AIMA & CAIS Responsible Investment Report
CAIS, in partnership with the Alternative Investment Management Association (AIMA), today released a report titled, “From Niche to Mainstream: Responsible Investment and Hedge Funds.”
The report, which is based on a survey of 80 asset managers with $550 billion in hedge fund assets under management (AUM), offers a first-of-its-kind look into how the hedge fund industry is approaching responsible investment. An excerpt from the executive summary for the report is included below. To download the full report, please click here.
For additional insights from the report and Q&A’s with recent CAIS speakers, please see:
- Press Release: Investor demand drives growth in responsible investment by hedge funds
- FundFire: Investors Push Hedge Funds to Dive Deeper with Responsible Investing
- Q&A with Tania Carnegie of KPMG Impact Ventures
Responsible investment goes mainstream
Increasing investor demand for responsible investment is one of the biggest trends shaping the global asset management industry today. Investors are increasingly demanding portfolio solutions that, as well as minimising risks and maximising returns, also take social and environmental concerns into account.
As measured by the population of the 80 hedge fund firms that reported to this survey, at least $59 billion in hedge fund assets is currently being managed under responsible investment principles. Meanwhile, fully 51% of hedge fund firms surveyed reported increased investor interest in responsible investment over the past 12 months, with interest particularly strong in North America, a region that has traditionally been more hesitant to embrace responsible investment.
Big or small, hedge fund firms are adopting responsible investment
Responsible investment is not merely the preserve of the largest of hedge fund firms: smaller firms are embracing it as well. 40% of all hedge fund firms surveyed currently practice responsible investment in some form.
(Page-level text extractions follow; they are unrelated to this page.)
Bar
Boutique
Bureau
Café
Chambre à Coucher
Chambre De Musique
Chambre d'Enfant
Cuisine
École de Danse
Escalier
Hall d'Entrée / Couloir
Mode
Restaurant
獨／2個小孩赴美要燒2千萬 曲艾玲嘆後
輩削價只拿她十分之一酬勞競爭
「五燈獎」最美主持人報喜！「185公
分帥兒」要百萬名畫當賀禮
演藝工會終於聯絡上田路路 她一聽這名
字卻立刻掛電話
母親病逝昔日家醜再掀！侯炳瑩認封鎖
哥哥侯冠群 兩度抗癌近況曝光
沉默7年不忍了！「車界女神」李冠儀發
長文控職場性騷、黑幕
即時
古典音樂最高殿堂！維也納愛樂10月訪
This trend encompasses hedge fund firms of different sizes, with 60% of the larger hedge fund firms ($1+ billion in assets under management) surveyed saying they practice responsible investment, versus 23% of smaller firms (<$100 million in assets under management). As the number of smaller firms that practice responsible investment grows, the assets being managed under responsible investment principles will expand. It follows then that the adoption of responsible investment is a permanent, structural trend across the hedge fund industry.
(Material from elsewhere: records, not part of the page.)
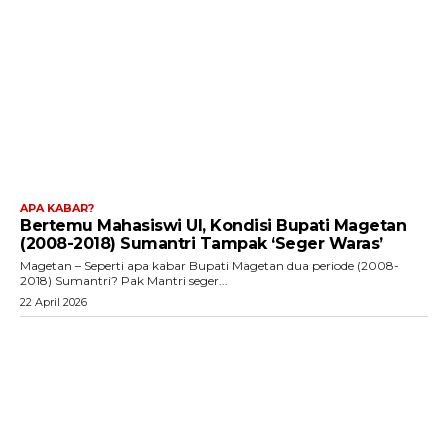
APA KABAR?
Bertemu Mahasiswi UI, Kondisi Bupati Magetan
(2008-2018) Sumantri Tampak ‘Seger Waras’
Magetan – Seperti apa kabar Bupati Magetan dua periode (2008-
2018) Sumantri? Pak Mantri seger...
22 April 2026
Signed, sealed, and delivering responsible investment
Hedge fund firms are increasingly opting to sign the United Nations-backed Principles for Responsible Investment (UN PRI). 36% of hedge fund firms surveyed have already signed the UN PRI, or say they plan to do so. Related to this, 38% of all hedge fund firms surveyed are either already using the UN PRI due diligence questionnaire template during the due diligence process with investors, or plan to begin using it. This is further evidence that responsible investment is becoming top-of-mind for investors, who want to better understand each hedge fund firm’s governance and investment processes, including the monitoring and reporting that is needed for a hedge fund firm practicing responsible investment.
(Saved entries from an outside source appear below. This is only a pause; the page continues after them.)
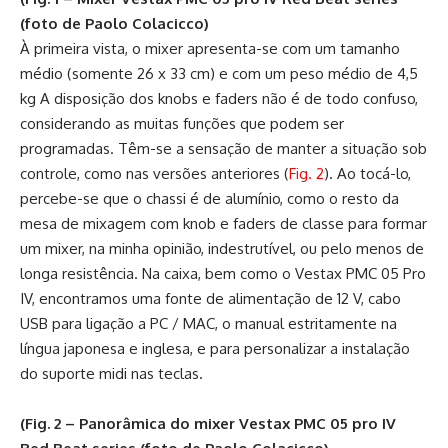
(foto de Paolo Colacicco)
À primeira vista, o mixer apresenta-se com um tamanho
médio (somente 26 x 33 cm) e com um peso médio de 4,5
kg A disposição dos knobs e faders não é de todo confuso,
considerando as muitas funções que podem ser
programadas. Têm-se a sensação de manter a situação sob
controle, como nas versões anteriores (
Fig. 2
). Ao tocá-lo,
percebe-se que o chassi é de alumínio, como o resto da
mesa de mixagem com knob e faders de classe para formar
um mixer, na minha opinião, indestrutível, ou pelo menos de
longa resistência. Na caixa, bem como o Vestax PMC 05 Pro
IV, encontramos uma fonte de alimentação de 12 V, cabo
USB para ligação a PC / MAC, o manual estritamente na
língua japonesa e inglesa, e para personalizar a instalação
do suporte midi nas teclas.
(Fig. 2 – Panorâmica do mixer Vestax PMC 05 pro IV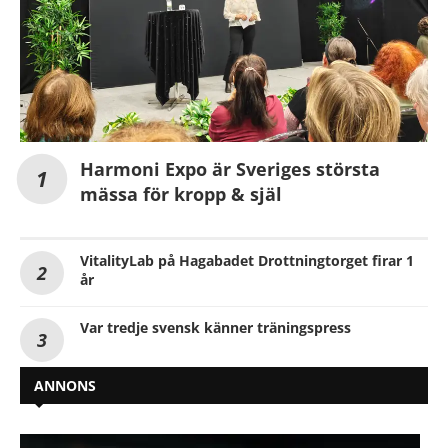
Harmoni Expo är Sveriges största
mässa för kropp & själ
VitalityLab på Hagabadet Drottningtorget firar 1
år
Var tredje svensk känner träningspress
ANNONS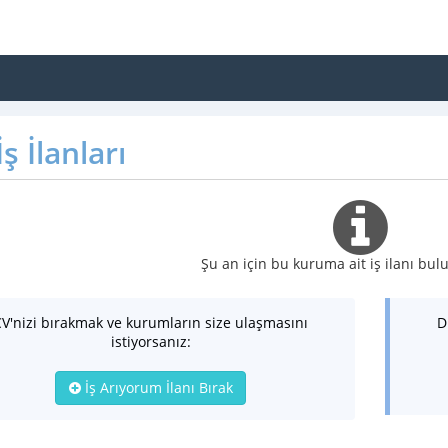
ş İlanları
Şu an için bu kuruma ait iş ilanı b
CV'nizi bırakmak ve kurumların size ulaşmasını
D
istiyorsanız:
İş Arıyorum İlanı Bırak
Investing in responsible investment
Nearly a third of all hedge fund firms surveyed have hired a responsible investment expert, or plan to make a hire in this area over the next 12 months. Hedge fund firms’ investment in human capital is the strongest sign yet of the hedge fund industry’s commitment to understanding responsible investment and evaluating how best to incorporate it into their investment strategies.
Adoption of responsible investment runs deep…
One in five hedge fund firms surveyed reported having over 50% of their total investment capital being managed under responsible investment principles. Investors now have the opportunity to allocate to firms that embed responsible investment in every investment decision they make.
…but challenges remain
The two most common challenges cited by hedge fund firms surveyed are “inadequate methodologies for the calculation of sustainability risks” and the “lack of relevant disclosures from companies.” Without companies publicly disclosing quality data that shows their performance on ESG issues, many managers will be hard-pressed to find a way to evaluate the social and environmental and governance attributes of a potential investment. However, as hedge fund firms continue to build out their responsible investment infrastructure, and as more companies release information on how they perform on ESG factors, these challenges are likely to be overcome.